EXERCISE INSTRUCTIONS:
a. Restate the part of the blog post that begins with the words containing "My first thought" and ends with "throw together myself.)", swapping "fields" for "pitches".
b. According to the blog post, which OR-Tools frontend was chosen for the scheduling work?

Steinar H. Gunderson

Tue, 30 Oct 2018 - SAT solvers for fun and fairness

Trøndisk 2018, the first round of the Norwegian ultimate series (the frisbee sport, not the fighting style) is coming up this weekend! Normally that would mean that I would blog something about all the new and exciting things we are doing with Nageru for the stream, but for now, I will just point out that the stream is on plastkast.no and will be live from 0945–1830 CET on Saturday (group stage) and 1020–1450 (playoffs) on Sunday.

Instead, I wanted to talk about a completely different but interesting subproblem we had to solve; how do you set up a good schedule for the group stages? There are twelve teams, pre-seeded and split into two groups (call them A0–A5 and B0–B5) that are to play round-robin, but there are only two fields—and only one of them is streamed. You want a setup that maximizes fairness in the sense that people get adequate rest between matches, and also more or less equal number of streamed games. Throw in that one normally wants the more exciting games last, and it starts to get really tricky to make something good by hand. Could we do it programmatically?

My first thought was that since this is all about the ordering, it sounded like a variant of the infamous travelling salesman problem. It's well-known that TSP is NP-hard (or NP-complete, but I won't bother with the details), but there are excellent heursitic implementations in practice. In particular, I had already used OR-Tools, Google's optimization toolkit, to solve TSP problems in the past; it contains a TSP solver that can deal with all sorts of extra details, like multiple agents to travel (in our case, multiple fields), subconstraints on ordering and so on. (OR-Tools probably doesn't contain the best TSP solver in the world—there are specialized packages that do even better—but it's much better than anything I could throw together myself.)

However, as I tried figuring out something, and couldn't quite get it to fit (there are so many extra nonlocal constraints), I saw that the OR-Tools documentation had a subsection on scheduling problems. It turns out this kind of scheduling can be represented as a so-called SAT (satisfiability) problem, and OR-Tools also has a SAT solver. (SAT, in its general forms, is also NP-hard, but again, there are great heuristics.) I chose the Python frontend, which probably wasn't the best idea in the world (it's poorly documented, and I do wonder when Python will take the step into the 90s and make spelling errors in variables into compile-time errors instead of throwing a runtime exception four hours into a calculation), but that's what the documentation used, and the backend is in C++ anyway, so speed doesn't matter.

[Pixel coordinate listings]

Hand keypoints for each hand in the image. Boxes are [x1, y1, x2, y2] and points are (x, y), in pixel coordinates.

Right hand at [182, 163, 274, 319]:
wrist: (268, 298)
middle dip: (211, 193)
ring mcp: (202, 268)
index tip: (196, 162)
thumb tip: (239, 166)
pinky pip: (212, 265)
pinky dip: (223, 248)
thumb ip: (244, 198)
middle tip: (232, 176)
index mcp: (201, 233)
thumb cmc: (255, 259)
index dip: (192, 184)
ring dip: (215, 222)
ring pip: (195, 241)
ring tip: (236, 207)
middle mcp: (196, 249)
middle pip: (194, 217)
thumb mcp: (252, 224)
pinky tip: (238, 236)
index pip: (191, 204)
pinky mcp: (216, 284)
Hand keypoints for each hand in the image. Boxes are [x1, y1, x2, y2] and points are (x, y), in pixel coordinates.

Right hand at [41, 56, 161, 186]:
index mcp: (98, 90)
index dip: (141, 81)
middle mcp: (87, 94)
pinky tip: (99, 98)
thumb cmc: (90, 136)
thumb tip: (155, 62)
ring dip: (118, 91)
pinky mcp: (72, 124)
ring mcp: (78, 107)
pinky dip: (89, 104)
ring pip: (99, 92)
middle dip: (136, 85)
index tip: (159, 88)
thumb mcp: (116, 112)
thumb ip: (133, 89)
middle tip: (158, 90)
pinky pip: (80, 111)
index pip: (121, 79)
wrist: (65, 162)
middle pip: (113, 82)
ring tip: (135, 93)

...

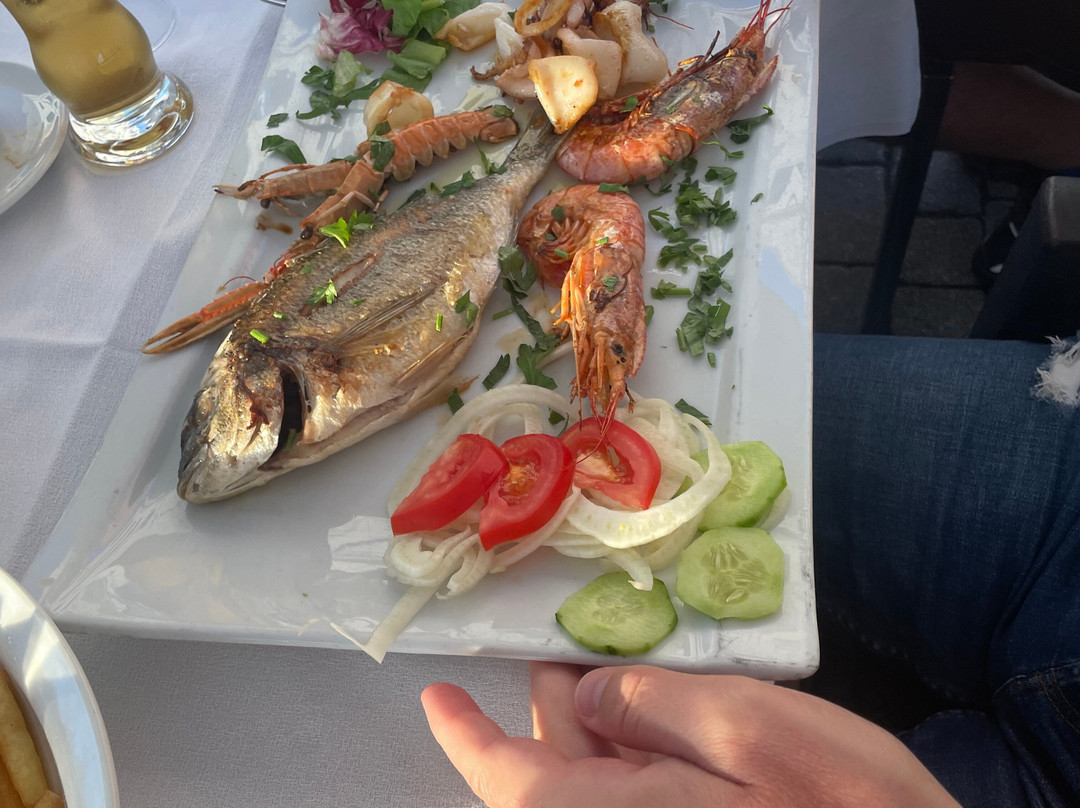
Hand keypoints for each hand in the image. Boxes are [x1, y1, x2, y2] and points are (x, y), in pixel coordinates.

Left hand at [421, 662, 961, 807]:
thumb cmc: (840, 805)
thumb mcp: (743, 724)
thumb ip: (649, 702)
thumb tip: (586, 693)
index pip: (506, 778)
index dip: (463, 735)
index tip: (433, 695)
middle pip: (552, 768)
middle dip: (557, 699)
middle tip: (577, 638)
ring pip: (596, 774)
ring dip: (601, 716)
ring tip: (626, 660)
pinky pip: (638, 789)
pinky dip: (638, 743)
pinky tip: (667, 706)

--

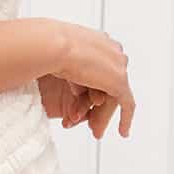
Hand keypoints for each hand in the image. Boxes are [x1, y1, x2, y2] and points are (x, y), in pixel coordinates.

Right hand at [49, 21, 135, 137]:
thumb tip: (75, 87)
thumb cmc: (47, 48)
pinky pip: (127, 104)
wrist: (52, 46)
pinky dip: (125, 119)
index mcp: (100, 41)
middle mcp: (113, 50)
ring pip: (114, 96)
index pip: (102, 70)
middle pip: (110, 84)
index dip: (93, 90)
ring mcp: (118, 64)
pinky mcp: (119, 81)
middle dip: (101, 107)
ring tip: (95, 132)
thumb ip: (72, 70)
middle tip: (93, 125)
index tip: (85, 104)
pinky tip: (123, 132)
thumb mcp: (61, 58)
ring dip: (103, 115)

TASK ANSWERS:
a.
My first thought was that since this is all about the ordering, it sounded like a variant of the infamous travelling salesman problem. It's well-known that TSP is NP-hard (or NP-complete, but I won't bother with the details), but there are excellent heursitic implementations in practice. In particular, I had already used OR-Tools, Google's optimization toolkit, to solve TSP problems in the past; it contains a TSP solver that can deal with all sorts of extra details, like multiple agents to travel (in our case, multiple pitches), subconstraints on ordering and so on. (OR-Tools probably doesn't contain the best TSP solver in the world—there are specialized packages that do even better—but it's much better than anything I could throw together myself.)

b. The Python frontend.